The International Attachment Network (IAN) is an educational charity supported by membership fees, event sales, training fees, public donations and The Lady Balloch Psychotherapy Trust. It is led by a Board and an Executive Committee who meet regularly to oversee governance issues, and plan, approve and manage IAN activities and membership in accordance with IAN’s founding aims. The Executive Committee is staffed by nominated experienced clinicians, academics, researchers and professionals for whom attachment theory forms a significant part of their work.

IAN’s global structure consists of official ‘Chapters’. In officially applying to IAN UK to become part of the IAN network, the Chapters agree to advance the IAN founding aims and to follow the IAN guiding principles and regulations.

All International IAN’s are represented on the IAN International Liaison Committee. The role of the International Liaison Committee is to share and collaborate as well as coordinate IAN’s international growth and activities. If you are interested in establishing an International IAN you can find out more here.

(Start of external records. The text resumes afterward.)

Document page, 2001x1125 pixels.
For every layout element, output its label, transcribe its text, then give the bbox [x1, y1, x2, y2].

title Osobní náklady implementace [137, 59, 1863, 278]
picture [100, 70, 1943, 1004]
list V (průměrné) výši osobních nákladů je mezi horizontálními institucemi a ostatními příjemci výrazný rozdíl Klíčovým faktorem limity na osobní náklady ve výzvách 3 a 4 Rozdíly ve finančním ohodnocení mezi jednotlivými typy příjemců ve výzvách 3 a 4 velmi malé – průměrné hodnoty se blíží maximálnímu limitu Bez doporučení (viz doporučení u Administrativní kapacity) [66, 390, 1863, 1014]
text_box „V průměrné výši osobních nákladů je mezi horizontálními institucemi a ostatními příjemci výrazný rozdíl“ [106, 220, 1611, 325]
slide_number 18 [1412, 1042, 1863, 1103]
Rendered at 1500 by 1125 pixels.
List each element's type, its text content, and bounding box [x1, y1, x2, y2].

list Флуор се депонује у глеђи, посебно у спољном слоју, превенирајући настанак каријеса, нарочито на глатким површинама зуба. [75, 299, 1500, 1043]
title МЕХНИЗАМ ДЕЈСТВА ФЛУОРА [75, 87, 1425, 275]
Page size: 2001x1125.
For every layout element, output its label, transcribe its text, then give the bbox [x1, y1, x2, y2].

Membership of any IAN is open to psychologists, psychotherapists, psychoanalysts, psychiatrists, paediatricians, teachers, neuroscientists, social workers, dulas and researchers, who reside anywhere in the world, and for whom the Attachment Theory forms a significant part of their work. Among psychotherapists we have members who practice psychoanalytic therapy, group-analysis, psychodrama, systemic family therapy, multifamily (or interfamily therapy) and trauma sensitive yoga. In special cases, people who do not have a title may be eligible for membership if they are approved by a majority vote of the executive committee or Board of Directors.